- [Exercise text]
• • • • •

Component holding a public ScriptableObject

Hi,

I noticed that if I create a Component with a public ScriptableObject reference I should be able to drag and drop a ScriptableObject instance inside.
However, I do not understand where I should take the ScriptableObject instance from. In fact, if I create a GameObject, I cannot drag and drop ScriptableObject inside, since ScriptableObject is not a Component.
Does this mean that ScriptableObject reference cannot be edited in the editor?
Thank you very much!

A ScriptableObject cannot be attached to a GameObject, so you wont be able to edit it in the editor, no.

so what is the point to detect a public ScriptableObject as an editor editable property?

Well by design, anything that inherits from Object is able to be exposed in the editor, so you can drag and drop things into the references, it’s just common functionality that ScriptableObject inherits, but I guess doesn’t have much use for,

What I do not understand is this: When I expose a Monobehaviour as public property in the editor and I drag and drop a GameObject inside it, do I drag and drop the GameObject itself or just the first Monobehaviour inside the GameObject?

That would be the first Monobehaviour in the object.

In my specific case I have a number of Command classes, that are very simple classes with just an execute method. I do not need any start or update or whatever, they are not indeed Unity Entities. However I do need the designer to be able to drag and drop these commands inside a component in a specific GameObject (Let’s say I have a RunCommandOnClick component inside a GameObject that knows when to call the OnClick function that executes a dragged by designer command).

Unity forces me to use Monobehaviour for commands in order to do this, am I correct?

As far as I know, yes, that’s the case.

But it shouldn’t be much of an issue, as if you don’t implement these functions in your class, they won’t be executed/have a performance hit.

Cool thank you very much, you have been very kind. In my case the problem is that in a given function I need to instantiate dynamically new commands, but I think I can find a workaround for it, maybe.

Although I have to say that I am exploiting (without even noticing it) a glitch in the unity editor that is allowing me to use ScriptableObject as component. Of course I will fix it, but honestly it works, try this:

Create a Monobehaviour class
Drag and drop it in a GameObject
Now change the class from Monobehaviour to ScriptableObject
The editor will now allow me to drag and drop the GameObject inside a public property that expects a ScriptableObject and it even works smoothly.

Haha, in interesting workaround!

But for dynamically creating the commands, what’s wrong with using GameObject.Instantiate?

That I do not want to clone a GameObject, I want to instantiate a new command (but of course I cannot do new on a Monobehaviour).

Can’t you just create a command prefab that is effectively a blank slate, which would be the equivalent of new?

I will try :wink:

Hello,

You can’t attach ScriptableObjects to GameObjects as Components, but you can certainly reference them inside other behaviours. Your behaviour would have something like this:

public MyScriptableObject MyRef;

now you use a class like:

public class MyScriptableObject : ScriptableObject

You create instances of that class by using the ScriptableObject.CreateInstance function. Take the result and use the AssetDatabase.CreateAsset function to create an asset out of it, then use AssetDatabase.SaveAssets() to see the result in your project. The result will be a MyScriptableObject that lives in your Project folder (not your hierarchy) and it will drag and drop onto the MyRef field.

• • • • •

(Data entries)

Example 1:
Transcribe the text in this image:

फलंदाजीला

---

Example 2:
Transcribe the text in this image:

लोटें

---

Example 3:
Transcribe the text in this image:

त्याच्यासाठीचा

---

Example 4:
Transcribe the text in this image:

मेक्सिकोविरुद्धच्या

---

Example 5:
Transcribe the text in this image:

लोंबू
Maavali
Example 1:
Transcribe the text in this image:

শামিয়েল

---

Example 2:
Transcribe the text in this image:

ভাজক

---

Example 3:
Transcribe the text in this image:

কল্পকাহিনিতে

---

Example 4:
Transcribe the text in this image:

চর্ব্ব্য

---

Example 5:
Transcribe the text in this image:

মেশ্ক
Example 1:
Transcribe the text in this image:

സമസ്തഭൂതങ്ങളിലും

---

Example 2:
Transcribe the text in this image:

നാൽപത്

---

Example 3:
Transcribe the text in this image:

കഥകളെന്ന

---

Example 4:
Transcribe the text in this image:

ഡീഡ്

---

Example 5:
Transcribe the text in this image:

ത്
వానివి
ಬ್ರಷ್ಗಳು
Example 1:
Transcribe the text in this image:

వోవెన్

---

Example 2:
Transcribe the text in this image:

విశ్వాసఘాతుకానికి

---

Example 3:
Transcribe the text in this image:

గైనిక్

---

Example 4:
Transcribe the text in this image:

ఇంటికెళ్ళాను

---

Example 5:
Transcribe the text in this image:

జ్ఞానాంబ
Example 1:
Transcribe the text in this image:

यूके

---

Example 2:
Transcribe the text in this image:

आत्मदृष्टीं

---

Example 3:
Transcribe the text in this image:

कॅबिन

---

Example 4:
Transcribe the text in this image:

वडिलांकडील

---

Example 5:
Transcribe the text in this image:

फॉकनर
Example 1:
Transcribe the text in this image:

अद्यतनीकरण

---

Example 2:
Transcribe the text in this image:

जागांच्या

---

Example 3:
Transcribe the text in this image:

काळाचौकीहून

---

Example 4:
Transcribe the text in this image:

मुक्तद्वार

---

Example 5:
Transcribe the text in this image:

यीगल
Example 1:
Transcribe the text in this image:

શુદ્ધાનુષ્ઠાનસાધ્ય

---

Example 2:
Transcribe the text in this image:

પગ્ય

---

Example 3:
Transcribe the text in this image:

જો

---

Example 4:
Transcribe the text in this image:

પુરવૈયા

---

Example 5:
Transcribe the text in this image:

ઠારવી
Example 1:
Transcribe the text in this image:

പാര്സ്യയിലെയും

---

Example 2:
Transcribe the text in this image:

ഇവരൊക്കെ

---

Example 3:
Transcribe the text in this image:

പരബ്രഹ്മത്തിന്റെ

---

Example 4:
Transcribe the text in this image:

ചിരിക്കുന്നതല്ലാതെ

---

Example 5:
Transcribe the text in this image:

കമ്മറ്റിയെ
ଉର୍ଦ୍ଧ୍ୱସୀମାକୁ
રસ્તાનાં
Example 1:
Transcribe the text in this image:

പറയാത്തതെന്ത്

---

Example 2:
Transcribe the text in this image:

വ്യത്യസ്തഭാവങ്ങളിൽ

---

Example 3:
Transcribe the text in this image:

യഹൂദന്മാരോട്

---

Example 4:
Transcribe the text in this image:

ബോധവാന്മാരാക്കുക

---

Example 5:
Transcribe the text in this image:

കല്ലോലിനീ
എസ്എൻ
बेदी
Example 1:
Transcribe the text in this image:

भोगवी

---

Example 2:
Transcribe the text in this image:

• • • • •

Could you copy the ScriptableObject forum thread word for word, from "However, I do" up to and including "you very much!"?

However, I do not understand where I should take the ScriptableObject instance from. In fact, if I create a GameObject, I cannot drag and drop ScriptableObject inside, since ScriptableObject is not a Component.
Does this mean that ScriptableObject reference cannot be edited in the editor?
Thank you very much!